Чтобы попытаться внести хоть какую-то ясность в то, как сегодня функционирует политическая система России, редакция сформулировала ряд вопросов к людям, профессионально занимающимся изучением различных аспектов этой системы — от российского партийного ландшафта до социальной политики государства. Авторам было предложено ответить на каждый вопрос в отдельности либо взять их за основу для изложения своего видения этой системы в виде краткой статьи.
1. Как можно охарактеризовать нынешнюю политическую систему России? Какие термины, разработанные наукой о политике, наиболее адекватны для описания российской политии? С какими ранее существовавшими или ныне существующими странами имеет смысл сравнивать Россию с точки зрения ее политической системы?
2. В чем суть политических изменений, произошедших с конца 2003 года (выборы Думы и президента, отмена выборности губернаторов и так далее)? Некоторые говорят о государственном перевороте, фактической отмене Конституции и конце второй российской республики, другие считают происходящее планомерной эволюцией существующего политического режима. Каково реальное значение данных процессов?
3. Каковы наиболее вероятные пути дальнейшей эволюции российской политической системы? Чьи действия (президентской администрации, политических партий, гражданских объединений, спецслужб, иностранных правительств, международных организаций, инвесторов…) способны повлиять на ее развитие?
4. Что в результате политических процессов последнего года изменилось лично для Вас? Видите ли Вы для себя возможность так или иначе повлиять на развитие событий? Говоря шире, можно ли сегодня говорить об ответственности граждан за происходящие в стране политические изменения и что может сделать человек, желающий положительно повлиять на политический процесс?
Дмитрий Фурман
Дмитрий Ефимович Фурман (р. 1943) — главный научный сотрудник Института Европы Российской академии наук.

**ТРЕБОВАНИЯ К ЗАДАНИЯМ**
1) Перескажите короче абзац отрывка, начинающийся словами «Чтобы попытаться внести хоть какую-то ясность», сохранив его основные факты.
2) Какую должность занимает Дмитрий Ефимович Фурман, согласно отрывку?
3) Назовите всех участников, чьи действия, согласно третьему вопросу отрывка, способны повлиять на развитие российской политической системы.

**ИСХОДНЫЕ ДАННЫЕ**
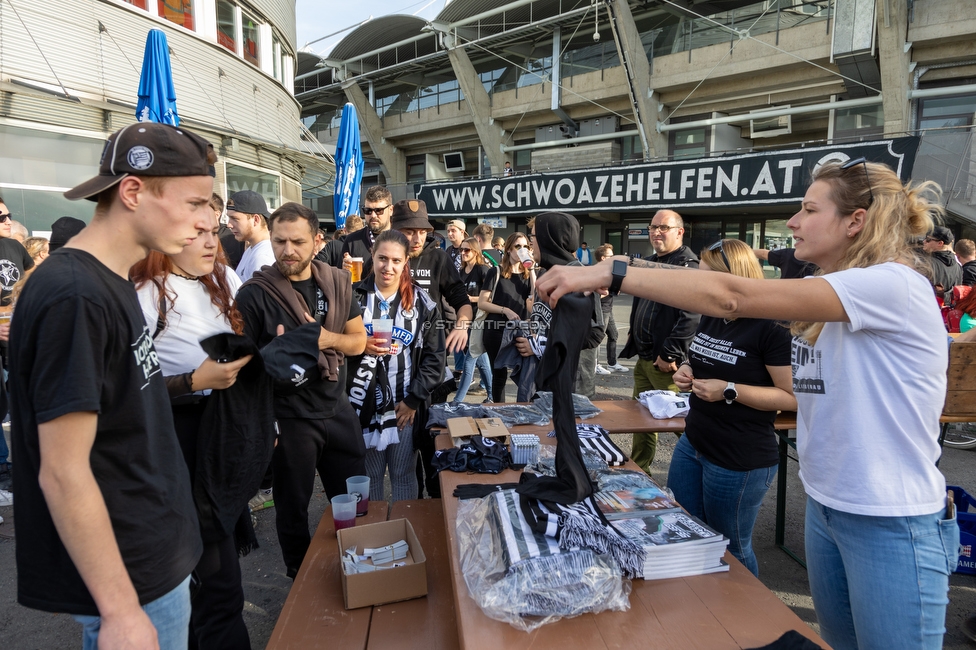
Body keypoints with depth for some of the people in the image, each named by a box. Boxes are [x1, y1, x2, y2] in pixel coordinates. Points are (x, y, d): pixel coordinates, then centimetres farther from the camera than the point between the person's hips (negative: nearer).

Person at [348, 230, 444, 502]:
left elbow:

**ОТВЕТЫ К ЗАДАНИЯМ**
1) Чтобы прояснить, как сегодня работает политическая система России, редакция задала ряд вопросов специалистам, изучающим разные стороны этой системы, от партийного ландшафта до социальной политики государства. Авторы могли ответить на каждый вопрос отдельно или изложить на их основе свое видение системы в краткой статье.

2) Главный научный сотрудник Института Европы Российской академии наук.

3)
- президентская администрация
- политические партии
- гражданские объединения
- спецслужбы
- иностранные правительства
- международные организации
- инвесторы